Although the origin of hyaline bodies remains obscure, it is generally at once thought that they represent a secretory product of odontogenic epithelium. [13]
Suggested that this irritated the epithelial cells to produce a fine-grained matrix which enclosed the coarse-grained foreign material and then underwent different degrees of ‘homogenisation’. This they called the hyaline body type II. The type I hyaline body, they hinted, has no central granular component. Hyaline body types I and II always consisted of a fine-grained substance which underwent ‘homogenization’ and consistently contained calcium and phosphate. [3]
Deposits of cholesterol crystals are found in many radicular cysts, but by no means in all main sources of cholesterol was from disintegrating red blood cells in a form that readily crystallises in the tissues, Once the cholesterol crystals have been deposited in the fibrous capsules of the cysts, they behave as foreign bodies and excite a foreign body, giant cell reaction, the cholesterol crystals are dissolved out and clefts are seen surrounded by dense aggregations of multinucleate giant cells.[6]
The incidence of cholesterol crystals in periapical lesions varies between 18% and 44% of all lesions.[14]

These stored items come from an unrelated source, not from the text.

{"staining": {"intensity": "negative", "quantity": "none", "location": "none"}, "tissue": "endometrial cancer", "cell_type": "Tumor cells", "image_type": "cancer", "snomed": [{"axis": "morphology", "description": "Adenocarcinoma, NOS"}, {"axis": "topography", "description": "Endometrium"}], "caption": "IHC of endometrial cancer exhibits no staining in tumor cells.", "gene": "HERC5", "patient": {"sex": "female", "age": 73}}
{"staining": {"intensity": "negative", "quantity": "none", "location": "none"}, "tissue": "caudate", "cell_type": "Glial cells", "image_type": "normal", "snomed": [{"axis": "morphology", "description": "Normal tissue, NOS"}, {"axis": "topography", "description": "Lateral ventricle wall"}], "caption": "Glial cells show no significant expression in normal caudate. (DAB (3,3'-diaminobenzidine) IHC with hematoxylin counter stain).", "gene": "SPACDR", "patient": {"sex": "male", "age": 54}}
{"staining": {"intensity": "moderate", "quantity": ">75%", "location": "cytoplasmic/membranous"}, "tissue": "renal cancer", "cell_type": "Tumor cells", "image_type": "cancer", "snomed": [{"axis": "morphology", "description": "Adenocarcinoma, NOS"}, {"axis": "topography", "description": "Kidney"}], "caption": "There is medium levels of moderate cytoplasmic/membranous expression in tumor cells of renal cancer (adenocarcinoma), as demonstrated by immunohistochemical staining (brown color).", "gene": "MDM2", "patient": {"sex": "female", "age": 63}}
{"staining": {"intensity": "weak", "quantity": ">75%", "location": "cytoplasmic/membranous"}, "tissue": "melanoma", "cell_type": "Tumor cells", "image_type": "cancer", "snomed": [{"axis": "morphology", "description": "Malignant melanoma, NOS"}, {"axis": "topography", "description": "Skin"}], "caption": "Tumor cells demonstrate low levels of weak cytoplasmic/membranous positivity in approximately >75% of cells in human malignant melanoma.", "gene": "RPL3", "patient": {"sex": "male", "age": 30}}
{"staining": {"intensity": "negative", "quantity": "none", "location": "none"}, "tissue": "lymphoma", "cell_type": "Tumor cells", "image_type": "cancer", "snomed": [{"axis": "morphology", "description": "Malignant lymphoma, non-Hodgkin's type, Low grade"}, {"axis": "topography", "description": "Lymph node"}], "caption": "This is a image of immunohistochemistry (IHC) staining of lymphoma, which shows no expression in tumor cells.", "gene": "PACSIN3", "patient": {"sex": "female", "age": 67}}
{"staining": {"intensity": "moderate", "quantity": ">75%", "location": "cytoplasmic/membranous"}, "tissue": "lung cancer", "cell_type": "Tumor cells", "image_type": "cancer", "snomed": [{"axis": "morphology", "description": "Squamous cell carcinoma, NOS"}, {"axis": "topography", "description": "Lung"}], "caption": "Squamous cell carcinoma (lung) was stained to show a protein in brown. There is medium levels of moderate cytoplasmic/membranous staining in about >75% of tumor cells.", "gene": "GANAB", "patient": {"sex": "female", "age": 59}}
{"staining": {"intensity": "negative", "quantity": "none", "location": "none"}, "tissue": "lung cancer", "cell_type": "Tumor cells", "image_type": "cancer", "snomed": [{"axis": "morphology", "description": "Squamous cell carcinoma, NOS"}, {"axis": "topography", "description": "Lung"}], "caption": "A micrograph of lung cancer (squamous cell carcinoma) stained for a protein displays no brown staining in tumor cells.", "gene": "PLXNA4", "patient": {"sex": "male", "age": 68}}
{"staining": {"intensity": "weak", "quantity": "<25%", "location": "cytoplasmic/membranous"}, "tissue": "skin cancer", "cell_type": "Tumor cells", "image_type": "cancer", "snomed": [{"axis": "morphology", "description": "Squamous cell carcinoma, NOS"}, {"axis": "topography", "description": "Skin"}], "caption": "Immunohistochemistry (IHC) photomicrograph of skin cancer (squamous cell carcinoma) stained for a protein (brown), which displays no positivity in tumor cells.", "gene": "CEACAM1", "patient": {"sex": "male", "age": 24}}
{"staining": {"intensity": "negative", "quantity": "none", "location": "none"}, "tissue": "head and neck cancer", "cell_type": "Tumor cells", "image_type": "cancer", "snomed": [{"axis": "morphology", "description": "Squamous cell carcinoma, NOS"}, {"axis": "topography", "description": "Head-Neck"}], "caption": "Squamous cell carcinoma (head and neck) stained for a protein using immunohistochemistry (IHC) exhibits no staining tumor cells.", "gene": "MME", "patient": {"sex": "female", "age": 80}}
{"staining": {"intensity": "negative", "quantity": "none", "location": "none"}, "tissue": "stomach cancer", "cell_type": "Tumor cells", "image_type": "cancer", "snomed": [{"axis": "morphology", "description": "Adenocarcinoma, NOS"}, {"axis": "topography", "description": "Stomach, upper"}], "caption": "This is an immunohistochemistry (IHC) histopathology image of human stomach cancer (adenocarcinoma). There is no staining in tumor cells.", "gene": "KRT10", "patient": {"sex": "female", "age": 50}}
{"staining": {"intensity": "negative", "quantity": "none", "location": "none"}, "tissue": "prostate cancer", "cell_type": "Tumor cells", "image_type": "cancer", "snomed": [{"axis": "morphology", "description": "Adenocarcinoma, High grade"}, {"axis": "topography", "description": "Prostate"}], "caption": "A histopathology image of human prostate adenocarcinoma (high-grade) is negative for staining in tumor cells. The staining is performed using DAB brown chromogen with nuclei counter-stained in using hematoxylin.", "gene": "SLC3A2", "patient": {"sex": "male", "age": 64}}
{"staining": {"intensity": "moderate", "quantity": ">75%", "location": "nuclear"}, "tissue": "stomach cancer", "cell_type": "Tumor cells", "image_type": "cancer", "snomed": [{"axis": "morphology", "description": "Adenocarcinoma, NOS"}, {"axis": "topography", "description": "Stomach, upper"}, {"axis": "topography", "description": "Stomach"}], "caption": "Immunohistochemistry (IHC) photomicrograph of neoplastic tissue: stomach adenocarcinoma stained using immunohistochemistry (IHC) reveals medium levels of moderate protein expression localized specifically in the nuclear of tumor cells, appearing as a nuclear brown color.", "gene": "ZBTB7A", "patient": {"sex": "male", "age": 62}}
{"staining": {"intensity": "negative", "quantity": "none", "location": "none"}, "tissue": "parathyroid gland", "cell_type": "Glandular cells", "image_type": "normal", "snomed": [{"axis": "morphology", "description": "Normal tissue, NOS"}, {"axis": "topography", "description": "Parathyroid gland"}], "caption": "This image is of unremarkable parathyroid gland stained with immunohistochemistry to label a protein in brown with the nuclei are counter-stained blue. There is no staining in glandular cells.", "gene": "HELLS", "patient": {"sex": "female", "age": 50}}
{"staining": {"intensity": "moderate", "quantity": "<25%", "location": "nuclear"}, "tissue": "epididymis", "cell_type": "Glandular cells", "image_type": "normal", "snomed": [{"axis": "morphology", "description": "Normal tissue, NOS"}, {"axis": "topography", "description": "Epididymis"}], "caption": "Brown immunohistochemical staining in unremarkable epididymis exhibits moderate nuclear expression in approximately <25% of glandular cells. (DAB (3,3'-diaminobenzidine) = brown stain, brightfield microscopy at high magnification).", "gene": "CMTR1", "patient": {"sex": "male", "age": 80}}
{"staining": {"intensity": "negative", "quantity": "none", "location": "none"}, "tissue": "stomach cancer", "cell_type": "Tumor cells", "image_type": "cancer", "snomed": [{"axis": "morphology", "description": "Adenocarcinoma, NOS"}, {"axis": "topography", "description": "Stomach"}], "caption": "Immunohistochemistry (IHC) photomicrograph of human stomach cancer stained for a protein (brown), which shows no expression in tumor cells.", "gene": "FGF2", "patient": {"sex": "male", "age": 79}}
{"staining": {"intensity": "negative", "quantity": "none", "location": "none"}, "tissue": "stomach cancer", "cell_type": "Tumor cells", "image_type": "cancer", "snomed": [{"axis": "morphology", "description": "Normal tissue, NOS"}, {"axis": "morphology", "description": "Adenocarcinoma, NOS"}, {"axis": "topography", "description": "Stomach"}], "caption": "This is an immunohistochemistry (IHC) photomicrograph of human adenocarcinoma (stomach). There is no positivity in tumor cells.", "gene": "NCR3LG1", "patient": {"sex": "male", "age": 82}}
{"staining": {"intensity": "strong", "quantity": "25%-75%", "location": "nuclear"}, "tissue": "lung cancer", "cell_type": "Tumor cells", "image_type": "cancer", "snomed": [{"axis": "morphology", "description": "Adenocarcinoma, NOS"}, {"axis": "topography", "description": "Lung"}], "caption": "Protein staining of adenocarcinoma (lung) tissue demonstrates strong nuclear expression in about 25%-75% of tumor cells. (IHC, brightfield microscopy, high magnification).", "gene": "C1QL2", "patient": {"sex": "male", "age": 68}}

A few well-documented instances have been reported which indicate that squamous carcinoma may occasionally arise from the epithelial lining of radicular and other odontogenic cysts keratin metaplasia in long-standing radicular and dentigerous cysts may precede malignant change and models of epithelial dysplasia are at times seen in jaw cysts without any evidence of carcinomatous transformation. There is no evidence, yet, that cyst epithelium is at particular danger and there is thus no justification for regarding cysts as precancerous lesions. [3,15]
Squamous odontogenic tumor-like proliferation in a radicular cyst have also been described. [16]
Both radicular cyst and dentigerous cyst were synchronous seen in the same patient. [17]
Radicular cysts can heal spontaneously after root canal treatment or extraction. Nevertheless, some authors propose that suspected radicular cysts must be totally enucleated surgically to get rid of all epithelial remnants. [18]
Extraction or endodontic treatment of the affected tooth is required when clinical and radiographic characteristics indicate a periapical inflammatory lesion. The normal treatments for radicular cysts include total enucleation in the case of small lesions, marsupialisation for decompression of larger cysts, or a compounding of the two techniques. Inflammatory cysts do not recur after adequate treatment. [19]
The apical soft tissue lesion should be evaluated histopathologically, not to distinguish cyst versus granuloma, but to rule out unexpected neoplasms or more aggressive cysts, A few well-documented instances have been reported which indicate that squamous carcinoma may occasionally arise from the epithelial lining of radicular and other odontogenic cysts. [15,20] however histologic study is required for all periodical tissues after operation. Regrettably, most clinicians discard periapical tissue after surgical procedure rather than stating them for histopathologic evaluation, so missing a potentially valuable informative data.